"Shuffling" from one zero interest credit card to another is a legitimate strategy for getting yourself out of credit card debt years sooner than simply making the same payments each month on a high interest credit card.

And of course, because you won't be paying any interest, you will save big in this department. And here's how it's done... you put your right foot in, you put your right foot out, you do the... OK poor attempt at humor. But seriously folks, there is a bit more to it than meets the eye.

** Step 1:** Before you start

First, just the act of writing out a budget is going to identify
ways that you can likely save yourself an additional 10% on your
expenses each month. And that's 10% *more* each month that you
can use to pay down your debt.

Second, preparing and following a budget will be the only way to keep yourself disciplined enough to stick with your credit card debt payment plan. This is important if you want to take full advantage of a zero interest credit card strategy.

** Step 2:** Let's say that you have a $15,000
credit card balance with an interest rate of 18%. Your minimum monthly
payments are currently calculated at 2% of the outstanding balance on
your card and you are only paying this amount each month.
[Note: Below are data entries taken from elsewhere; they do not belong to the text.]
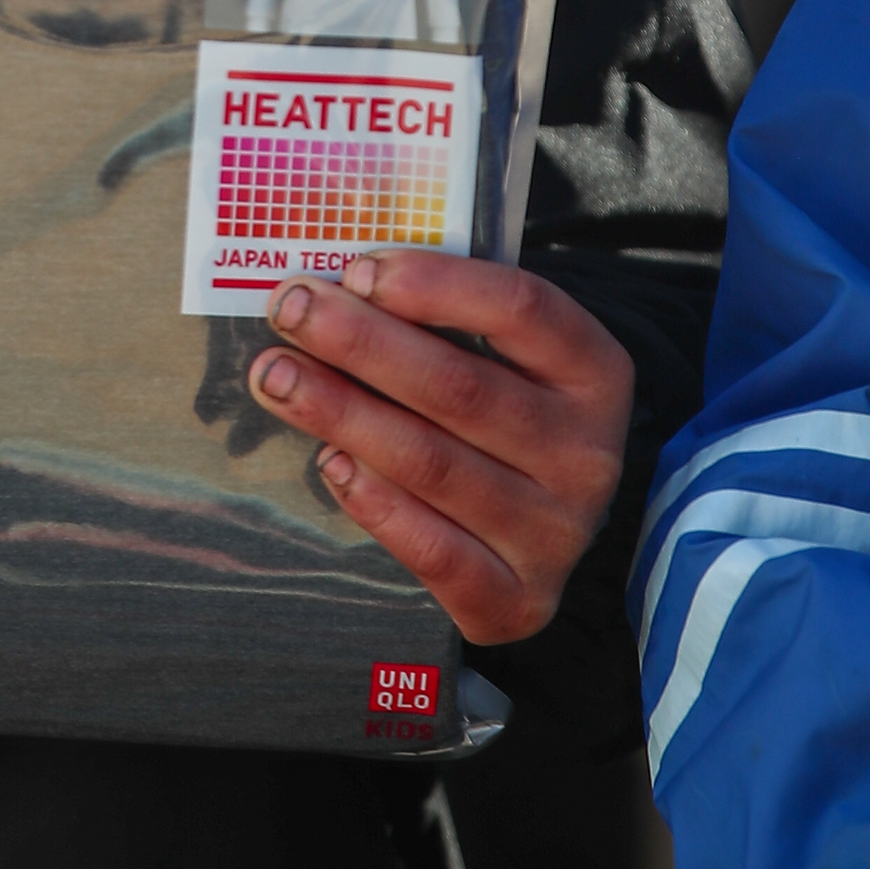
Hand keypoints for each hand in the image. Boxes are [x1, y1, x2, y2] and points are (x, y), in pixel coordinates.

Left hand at [245, 250, 632, 641]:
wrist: (533, 531)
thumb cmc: (497, 412)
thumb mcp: (499, 356)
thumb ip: (437, 317)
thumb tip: (335, 282)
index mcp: (595, 372)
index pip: (522, 309)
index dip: (436, 283)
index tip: (357, 269)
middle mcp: (587, 454)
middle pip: (461, 386)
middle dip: (360, 342)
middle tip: (289, 308)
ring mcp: (557, 533)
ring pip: (432, 463)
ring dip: (341, 412)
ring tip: (274, 376)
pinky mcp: (518, 599)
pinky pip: (432, 549)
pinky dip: (372, 500)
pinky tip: (327, 460)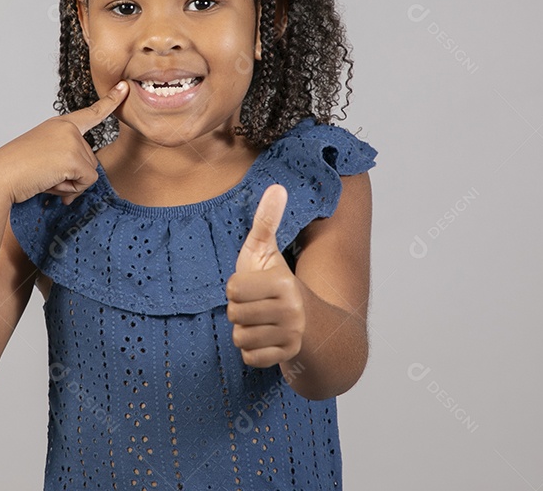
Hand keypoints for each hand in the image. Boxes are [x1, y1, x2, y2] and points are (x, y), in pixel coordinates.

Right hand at [0, 80, 129, 204]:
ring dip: (70, 183)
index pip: (90, 113)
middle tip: (45, 174)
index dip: (110, 101)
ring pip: (89, 173)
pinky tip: (50, 182)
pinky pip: (87, 182)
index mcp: (59, 125)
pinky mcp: (74, 158)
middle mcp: (68, 129)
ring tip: (44, 177)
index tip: (124, 87)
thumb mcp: (44, 155)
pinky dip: (71, 189)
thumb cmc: (16, 169)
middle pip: (90, 160)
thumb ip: (67, 159)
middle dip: (72, 175)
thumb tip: (85, 180)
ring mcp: (72, 141)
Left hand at [225, 184, 305, 367]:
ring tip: (262, 321)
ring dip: (246, 331)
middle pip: (234, 315)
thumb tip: (277, 186)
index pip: (232, 289)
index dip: (236, 288)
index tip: (253, 286)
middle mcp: (291, 311)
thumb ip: (267, 221)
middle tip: (257, 305)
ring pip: (240, 338)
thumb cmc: (278, 282)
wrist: (311, 322)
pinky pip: (249, 357)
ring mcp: (291, 336)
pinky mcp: (287, 356)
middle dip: (240, 311)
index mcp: (283, 282)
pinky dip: (253, 351)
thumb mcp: (267, 251)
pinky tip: (267, 339)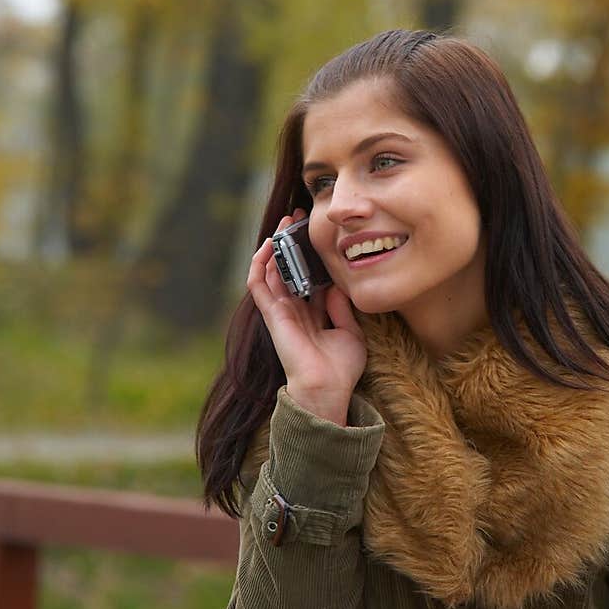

On $15,000,
the minimum balance for the next month will be $300.

You have worked the numbers and you know that it will take you 53
years and just under $43,000 to get rid of that credit card debt at your
current pace. (Yes, those are the **real numbers**.)
Depending on your age, you may not live to see that day. I doubt I
will, so don't bother emailing me when that day comes. The solution?
Bring on the zero interest credit card.

Once you have your new zero interest credit card in your hot little hands, it's time to transfer your balance over. Now, let's assume that your minimum payment remains at 2%, and that you continue to pay the minimum balance each month. We'll also assume that the interest free period on the credit card is twelve months (some cards are only six months). Let's find out where you will be in 12 months...

- your credit card balance will be $11,770.75 compared to $14,266.95 if you had stayed with the old card
- the amount of interest you paid will be $0.00 compared to $2,785.58 if you had stayed with the old card

Impressive results wouldn't you agree? But let's keep it going...

Let's assume that each time the introductory 0% interest rate on a credit card expired, you switched the balance over to a new zero interest credit card. And so on, and so on. How long would it take you to get out of debt if you continued to pay the 2% minimum balance each month? The answer...

219 months, or 18 1/4 years.

Much better than 53 years, but still too long. Plus, it is unlikely that you will be able to pull off the zero interest credit card shuffle 19 times! So what do you do?

Here's where preparing and sticking to a budget pays dividends. The more disciplined you are at sticking to your budget, and the more extra cash you can come up with each month to pay down your credit card balances, the faster you can get out of debt.

Having said that, the first goal you should shoot for is to *at
least* continue to keep your monthly payments at a constant level
going forward. In other words, if your minimum payment the first month
you get your new zero interest credit card is $300, then stick to
paying $300 going forward. Don't drop down to the new minimum balance
that will show up on your next month's statement. Based on our example,
at O percent interest, and paying $300 per month, you would retire that
credit card debt in 4 years and 2 months. Is this sounding better now?
Alright let's take the final step and get you...

We know that your debt is $15,000, so if we want to get that amount completely paid off in 24 months, we need to make payments each month going forward of $625 ($15,000 / 24). Is this possible? Well, it would require you to only perform the zero interest credit card shuffle 2 times, which is realistic. But it also requires you to more than double the payments you are currently making. And only you know if this is possible.

Actually, until you sit down, draw up a detailed budget, learn
exactly where your money is going, and then look for ways to reduce
your spending, *even you won't know if it's possible*. So get
to work on that budget, and start "the dance". Who knows, in 24 months
you may be dancing in the streets, credit card debt free!